So what does that say – that says we won't build more restaurants. We won't hire more people. —Zane Tankel, chairman and CEO of Apple-Metro
In the minds of many employers, the Affordable Care Act is brought to them by the numbers 29 and 49 — and by the letters N and O.
A shock hit 10,000 part-time workers for the state of Virginia, including large numbers of adjunct college faculty, when the state passed its annual budget this spring. By law, they can now work no more than 29 hours a week.
They are just the tip of the iceberg. The number 29 is on the minds of employers everywhere this spring, from state and local governments to large corporations and mom-and-pop stores.
Some whisper it, others shout it. Few are unaware of it. Twenty-nine is the key threshold that keeps employers free from the new health care mandates. Bump up to 30 hours, and an employee is full time and the employer must help pay for health care.
Small businesses have also been watching the number 49. This is the employee headcount trigger that kicks in health care requirements. Keep headcount below 49 “full-time equivalent employees,” and an employer can avoid health care requirements altogether.
Many businesses attribute the hours pinch (29) and the headcount squeeze (49) to the Affordable Care Act, popularly known as Obamacare.
The squeeze on part-time hours particularly hurts many employees because so many are working part time. In the March jobs report from the Bureau of Labor statistics, involuntary part-time employment stood at 7.6 million, 3 million higher than when the Great Recession began in 2007.
In measuring the new law’s impact on take-home pay, most eyes have been on private businesses, especially franchise owners. With negative publicity keeping heads down in the business world, another indicator is state and local governments — equally sensitive to cost but more insulated from bad publicity.
Late last year, controversy swirled around comments by corporate leaders and major franchise owners, as a number of high-profile business leaders gave early and vocal notice they would be slashing full-time hours in the coming year.
Among these were corporate voices, such as Whole Foods and Darden Restaurants, the latter being the parent company of Olive Garden and Red Lobster. Darden announced in October it was experimenting with a “part-time only” model at restaurants in four markets.
Major franchise owners of brands such as Applebee’s and Wendy’s also spoke out.
In November, Zane Tankel, chairman and CEO of Apple-Metro, which owns some 40 Applebee’s restaurants in the New York area, said he would be cutting hours to avoid health care costs.
“So what does that say – that says we won't build more restaurants. We won't hire more people," he told Fox Business Network at the time.

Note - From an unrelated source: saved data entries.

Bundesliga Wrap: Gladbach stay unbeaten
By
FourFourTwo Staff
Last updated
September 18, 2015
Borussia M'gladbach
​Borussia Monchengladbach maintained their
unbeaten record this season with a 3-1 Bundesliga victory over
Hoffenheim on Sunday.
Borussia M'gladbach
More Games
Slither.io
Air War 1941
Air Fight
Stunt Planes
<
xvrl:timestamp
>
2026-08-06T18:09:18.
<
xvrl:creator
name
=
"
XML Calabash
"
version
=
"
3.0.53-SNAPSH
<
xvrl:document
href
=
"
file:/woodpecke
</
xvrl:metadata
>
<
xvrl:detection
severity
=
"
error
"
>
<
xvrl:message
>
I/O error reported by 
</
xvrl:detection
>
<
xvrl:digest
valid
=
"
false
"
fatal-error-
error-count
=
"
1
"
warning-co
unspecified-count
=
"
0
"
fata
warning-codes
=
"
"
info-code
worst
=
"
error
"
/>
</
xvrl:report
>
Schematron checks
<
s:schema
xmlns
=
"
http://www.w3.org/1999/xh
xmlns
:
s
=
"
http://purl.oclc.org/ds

The result of the outspokenness in some cases was a brand-damaging backlash, leading to tactical retreat. Wendy’s corporate quickly distanced itself from the franchises that moved to cut hours, announcing that corporate-owned stores would not follow suit. By December, Darden announced it was cancelling its plans to shift to a strict part-time model.

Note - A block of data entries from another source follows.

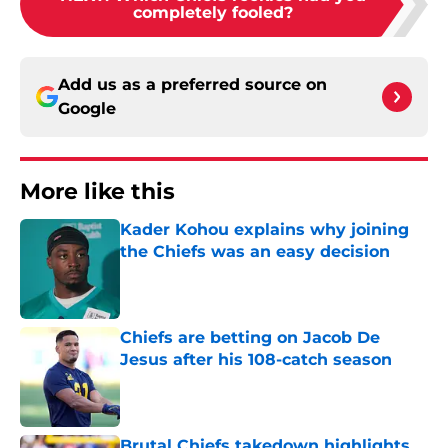
completely fooled?
Add us as a preferred source on
Google
More like this
Kader Kohou explains why joining
the Chiefs was an easy decision
Published by on Invalid Date
Chiefs are betting on Jacob De
Jesus after his 108-catch season
Published by on Invalid Date
Brutal Chiefs takedown highlights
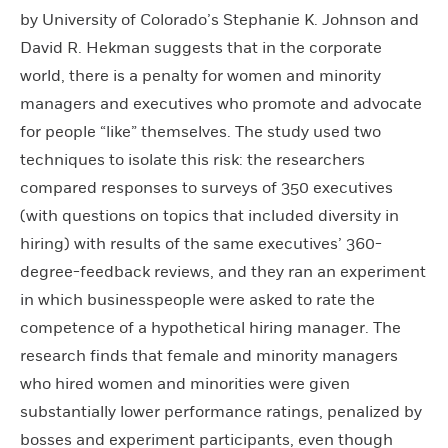
by University of Colorado’s Stephanie K. Johnson and
David R. Hekman suggests that in the corporate
world, there is a penalty for women and minority
managers and executives who promote and advocate
for people “like” themselves. The study used two
techniques to isolate this risk: the researchers
compared responses to surveys of 350 executives
(with questions on topics that included diversity in
hiring) with results of the same executives’ 360-
degree-feedback reviews, and they ran an experiment
in which businesspeople were asked to rate the
competence of a hypothetical hiring manager. The
research finds that female and minority managers
who hired women and minorities were given
substantially lower performance ratings, penalized by
bosses and experiment participants, even though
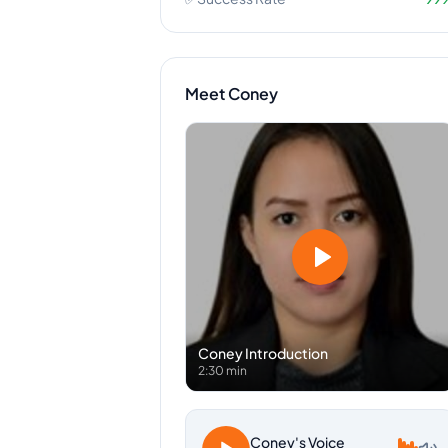
Meet
Coney
Coney
Introduction
2:30 min
Coney
's Voice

“What happens is the 'Huffington Post' picks it up and you essentially have a boycott going on in front of your door,” said Matt Haller, Vice President for Public Affairs at the International Franchise Association, a lobbying group that represents franchise owners. “That’s why the smart brands have been keeping quiet on it.”
With individual brands laying low, Haller said, trade associations like his have been more vocal about the law’s impact, but at the same time they have become increasingly resigned.
“We’ve been a little more pragmatic since the election,” Haller said. “It’s the reality. It’s the law of the land.” He said IFA’s focus is “tweaking the law around the edges” both in Congress and in regulatory rule making.
49ers and 29ers
With the clock ticking on the “look back” year, many small business owners remain confused about what will be demanded of them, said Kevin Kuhlman, manager of legislative affairs for the National Federation of Independent Businesses.
Last week Kuhlman spoke with a homebuilder in Arizona who thought he would fall below the 50 employee threshold because half of his 65 employees were on a spouse’s health plan. That’s not how the rule works, Kuhlman explained.
The majority of NFIB’s members have fewer than 49 employees, Kuhlman said. These employers can avoid the health care requirement by keeping headcount low. Those above that mark, he said, are already looking at cutting part-time hours to hold them to 29 hours per week.
“People are telling us that this is what they are doing,” Kuhlman said. “It’s not what they want to do. But they say this is probably what’s going to happen.”
The downward pressure on both headcount and hours is particularly problematic for franchise owners. Almost all franchise owners aspire to own multiple locations, Haller said, and the business model really doesn’t make sense otherwise. But multiple franchise locations now become an instant trigger for unsustainable health care costs, according to Haller, because the 49-employee rule encompasses all of a company’s holdings.
It’s not just private businesses that are squeezing part-time hours. Cedar Falls, Iowa, with a population of just less than 40,000, is not all that much larger than some small businesses. The city had 59 part-time employees on its books, each previously limited to 32 hours a week. Even before the Affordable Care Act, in other words, Cedar Falls was saving health care costs by limiting full-time employment.
In response to the ACA, however, Cedar Falls has imposed a weekly quota of 29 hours on these employees, mostly clerical, janitorial and maintenance workers.
The alternative was to lay off 25-30 employees, said Cedar Falls Administrative Services Director Richard McAlister.
“We thought that would be inhumane,” McAlister said, noting that the cost of providing health care to all 59 would have been $855,000 a year.
The impact on city services is less dramatic than the impact on the individual worker, McAlister said, because the worker's take-home pay suffers a significant hit with the new restrictions.
McAlister has been in close contact with other Iowa cities and notes that, although Cedar Falls was an early mover, “some of them have quietly initiated the same type of thing.” Some cities are in a quandary, he said, because they had previously provided prorated health benefits to temporary workers. Under the new law, that will not be allowed.
McAlister said Cedar Falls has received a little push back after its decision. “We had a little bit of push back, but I would say 80 to 90 percent was positive. You are doing the right thing. This is a business decision. You are trying to keep people employed.”
McAlister said he also got feedback from the private sector, including a lot of restaurants.
“They told us they were doing the same thing,” he said. “I think it takes some of the heat off of them. They can say even the city is doing this.”
“Frankly, I would have preferred that we not be as high profile as we were,” McAlister said. “You like to be able to do these kind of personal things quietly. But in the end, it was probably good that we got the message out. It does allow people to plan what they do into the future.”